Nach Angaben der AFD-Fraktion in NRW gehören neben Beckamp auch die Abgeordneten Helmut Seifen, Christian Blex und Nic Vogel sowie Eugen Schmidt vom AfD-Netzwerk der Russland-Deutschen zur Gruppe dazu. Die Abgeordneten besuchten unter anderem den Liwadija-Palast, die Sommerresidenz des letzten russischen Zaren, wo im Februar 1945 die Konferenz von Jalta über die Nachkriegsordnung in Europa stattfand. Der Besuch wurde von großem russischen Medieninteresse begleitet.

AfD-Fraktionsführung distanziert sich

Die AfD-Fraktionsführungen in Nordrhein-Westfallen und Berlin gingen auf Distanz. "Es handelt sich um eine private Reise, die nichts mit der Fraktion oder der Partei zu tun hat", sagte ein Sprecher der Berliner AfD-Fraktion.
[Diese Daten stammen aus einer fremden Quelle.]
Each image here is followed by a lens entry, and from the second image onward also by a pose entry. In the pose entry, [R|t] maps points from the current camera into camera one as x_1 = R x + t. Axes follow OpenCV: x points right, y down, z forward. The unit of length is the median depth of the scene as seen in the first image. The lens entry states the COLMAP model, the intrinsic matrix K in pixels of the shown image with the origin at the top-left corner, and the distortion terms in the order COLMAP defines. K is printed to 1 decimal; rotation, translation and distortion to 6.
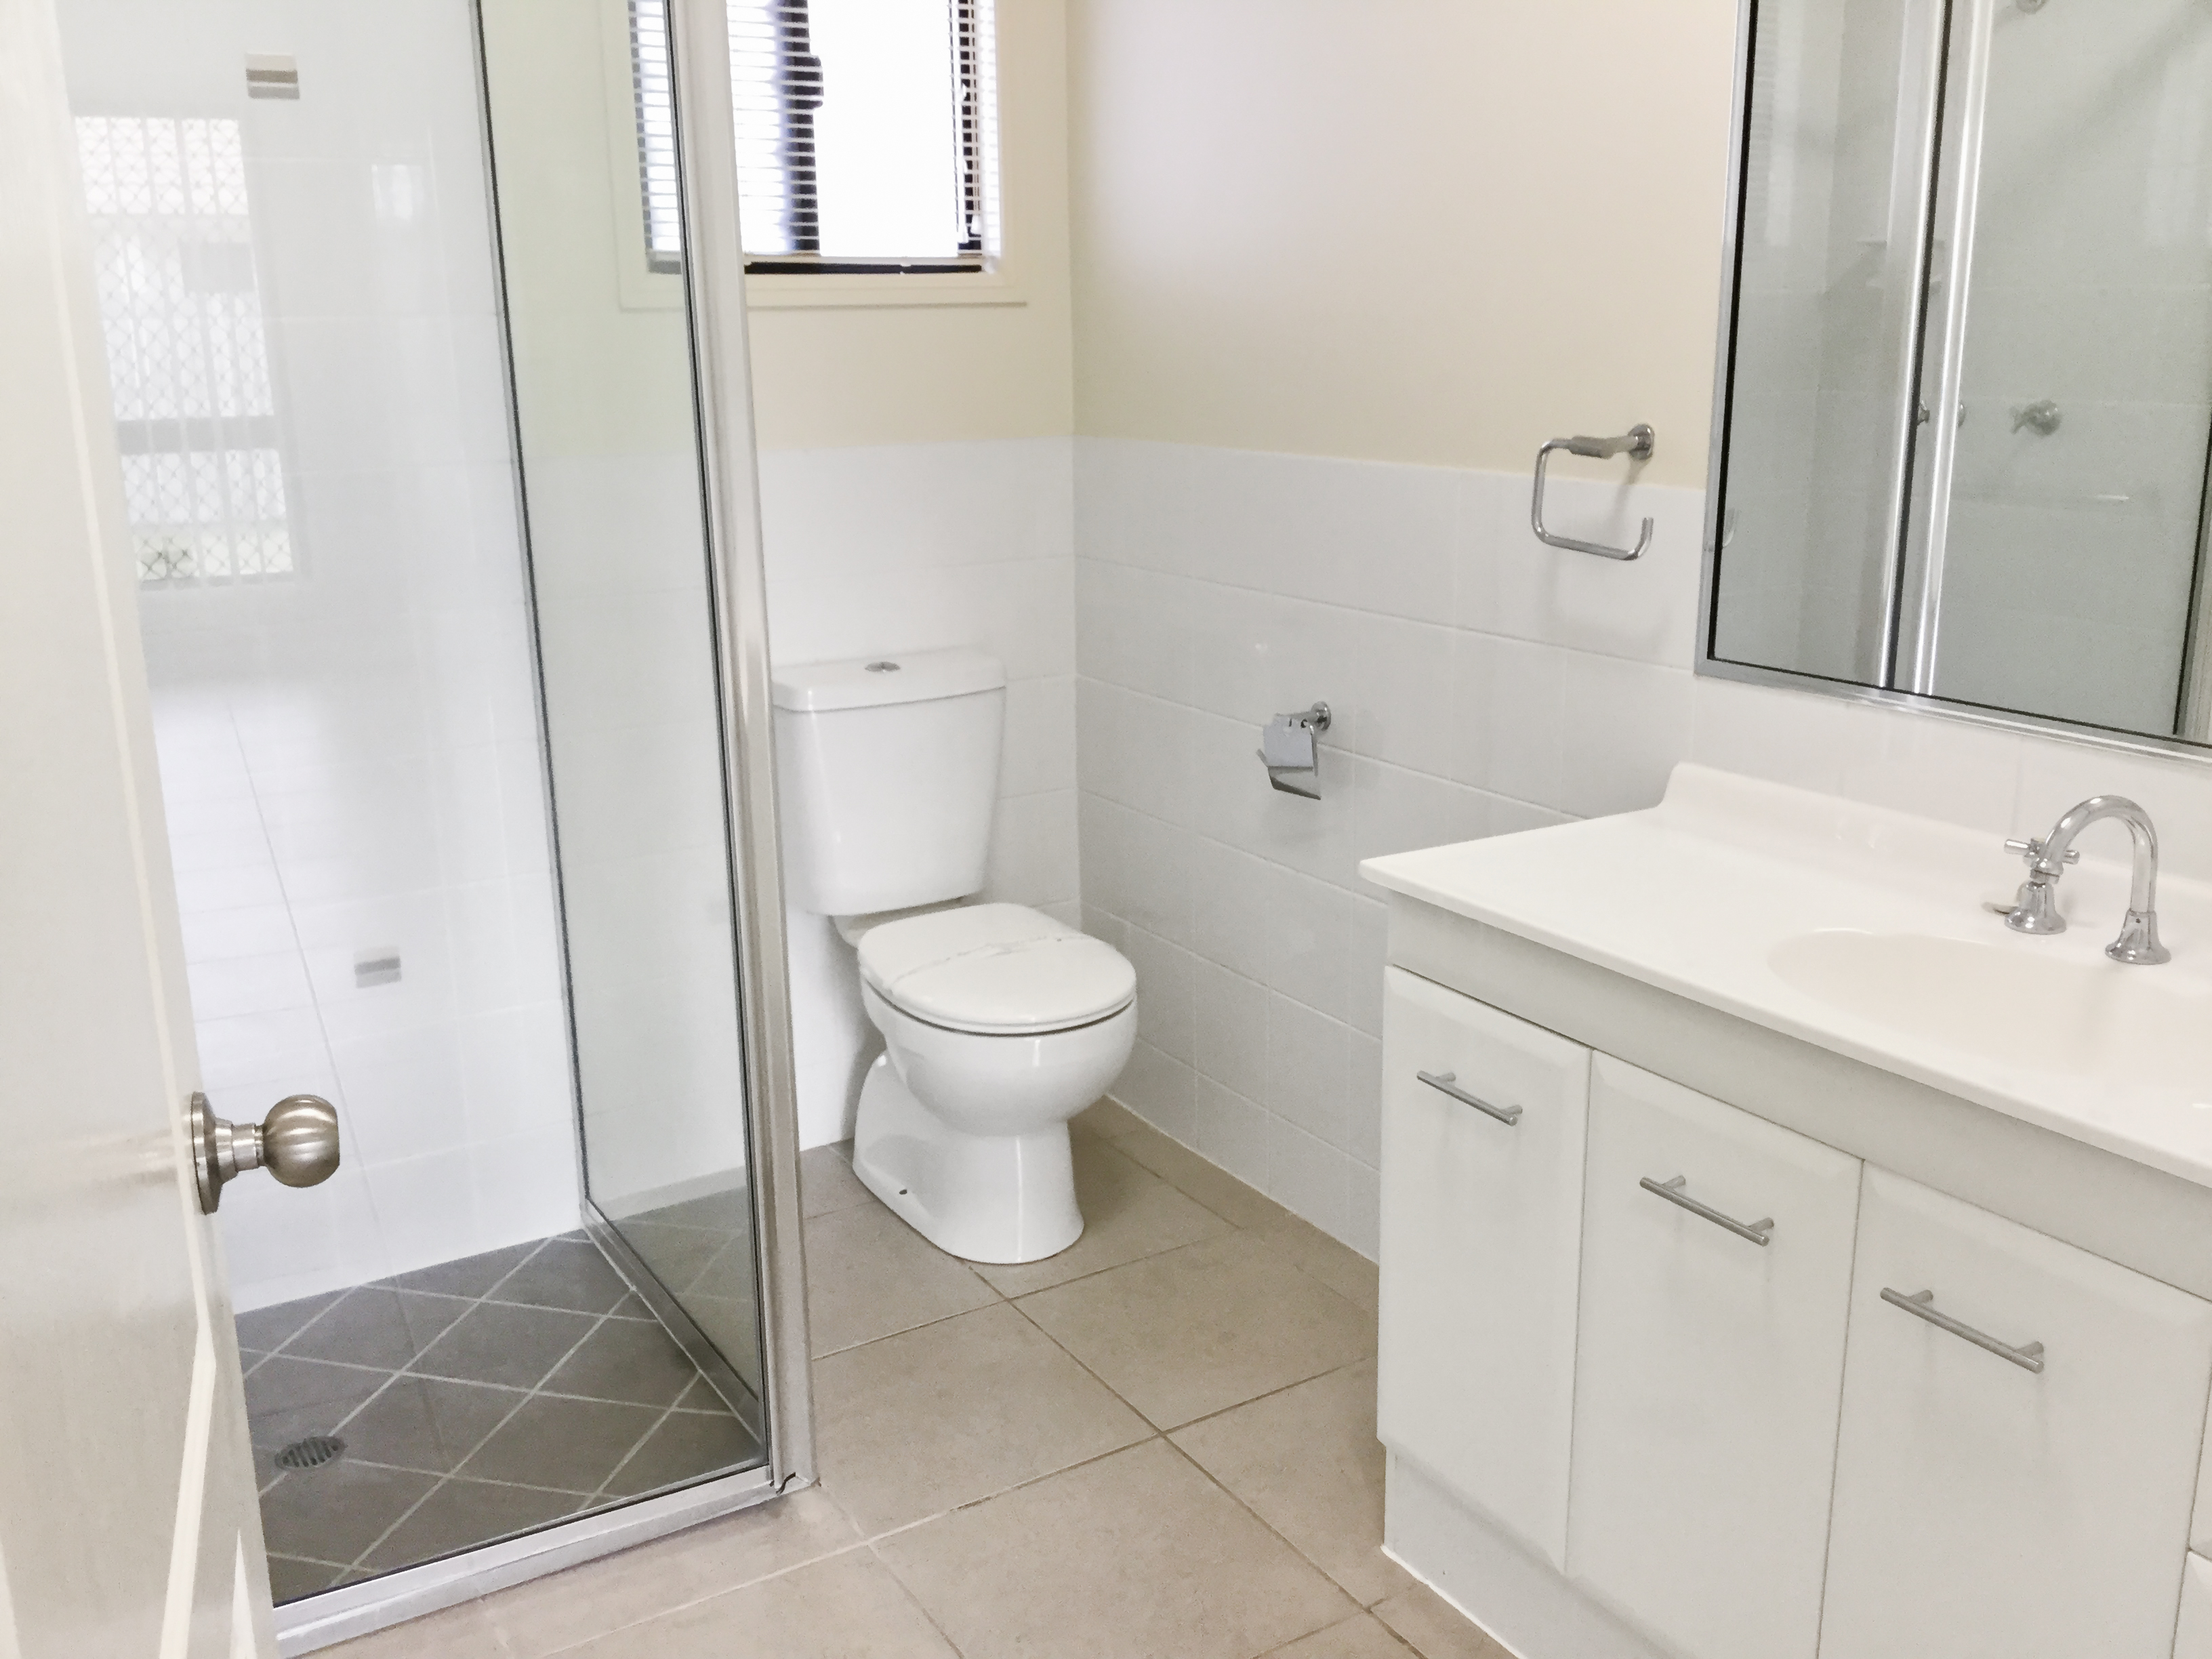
lens RADIAL K [[2032.2, 0, 1109.5], [0, 2032.2, 832.8], [0, 0, 1]] dist [-0.004823, 0.000000]
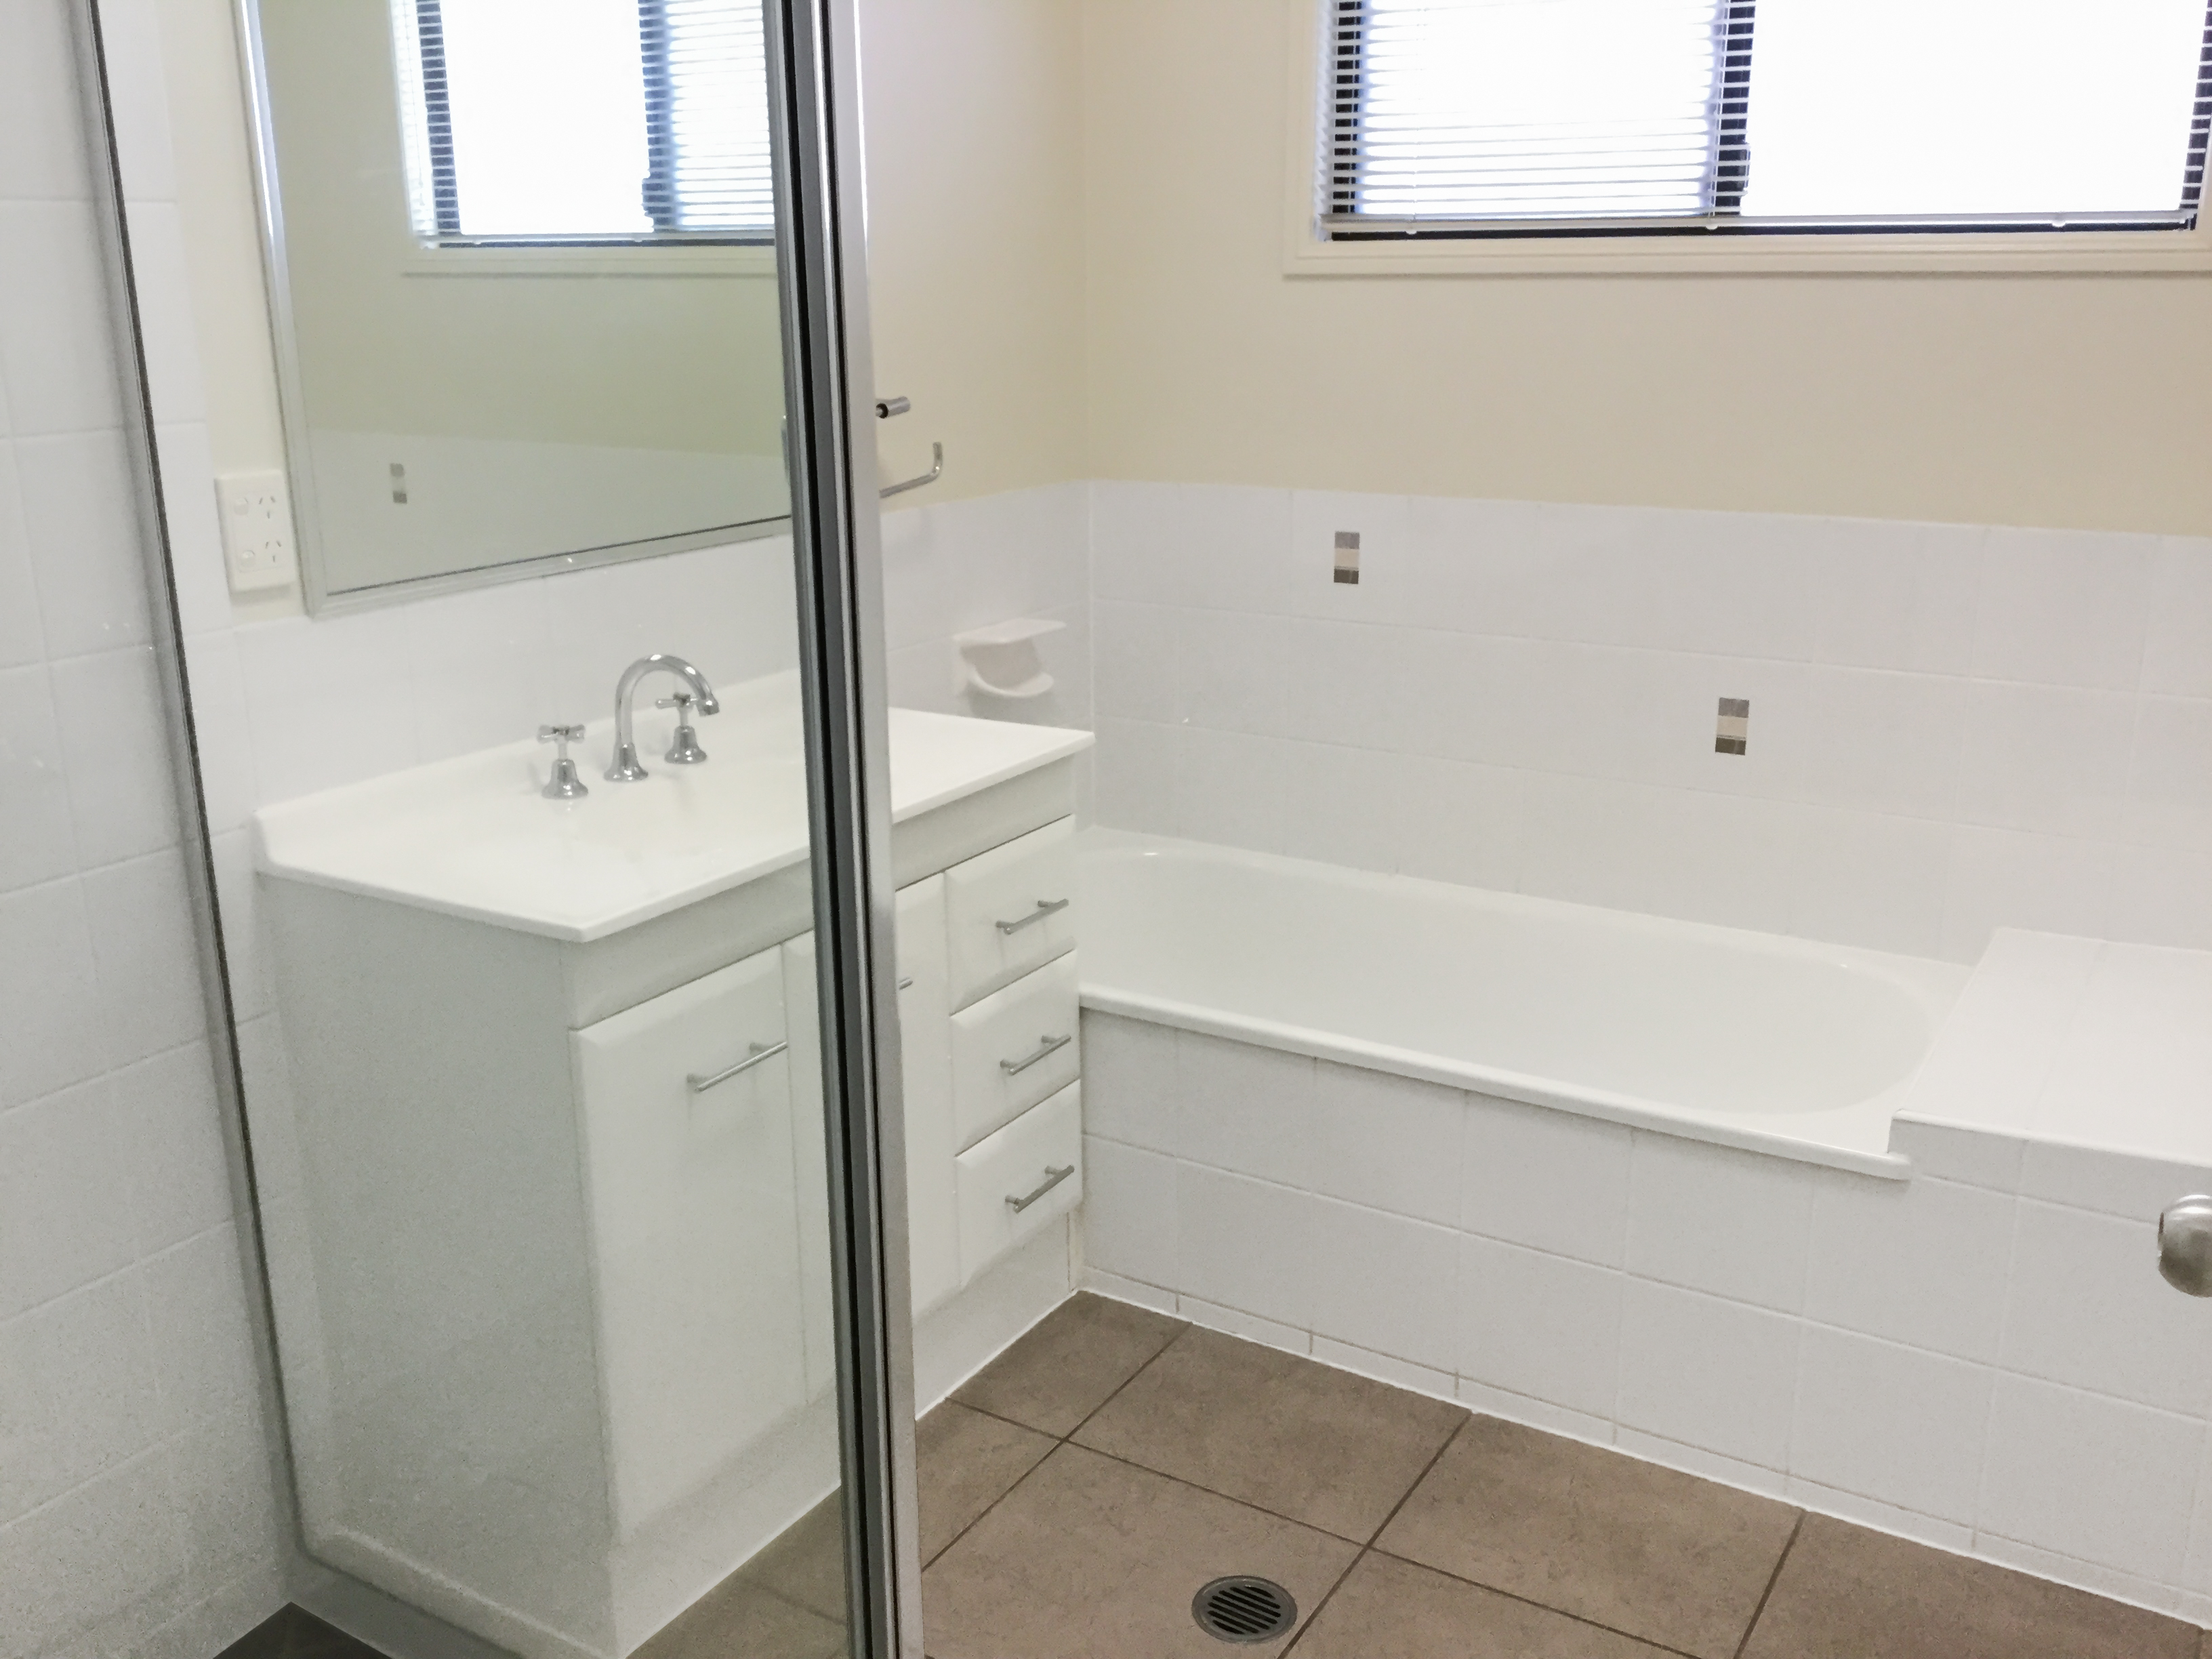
lens RADIAL K [[2032.2, 0, 1107.5], [0, 2032.2, 827.7], [0, 0, 1]] dist [-0.004823, 0.000000]
pose [[0.460116, 0.243143, -0.853917, 0.558746], [-0.226830, 0.962046, 0.151709, -0.102245], [0.858395, 0.123891, 0.497805, 0.367442]]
Die Krim war 2014 von Russland vereinnahmt worden. Während die EU von einer völkerrechtswidrigen Annexion spricht, beruft sich Russland auf einen völkerrechtlich nicht anerkannten Volksentscheid der Krim-Bewohner.

In den vergangene vier Jahren hat es mehrere Reisen westlicher Politiker auf die Krim gegeben. Im März 2017 war der ehemalige Verteidigungsstaatssekretär Willi Wimmer (CDU) dort und bekam dafür fünf Jahre Einreiseverbot für die Ukraine. Die französischen Konservativen haben 2015 und 2016 Abgeordnetendelegationen auf die Krim geschickt, geführt von Ex-Transportminister Thierry Mariani.

Vertreter der rechtsgerichteten FPÖ aus Österreich nahmen 2016 und 2017 an dem Jalta-Wirtschaftsforum teil, das um Investitionen auf der Halbinsel werben soll.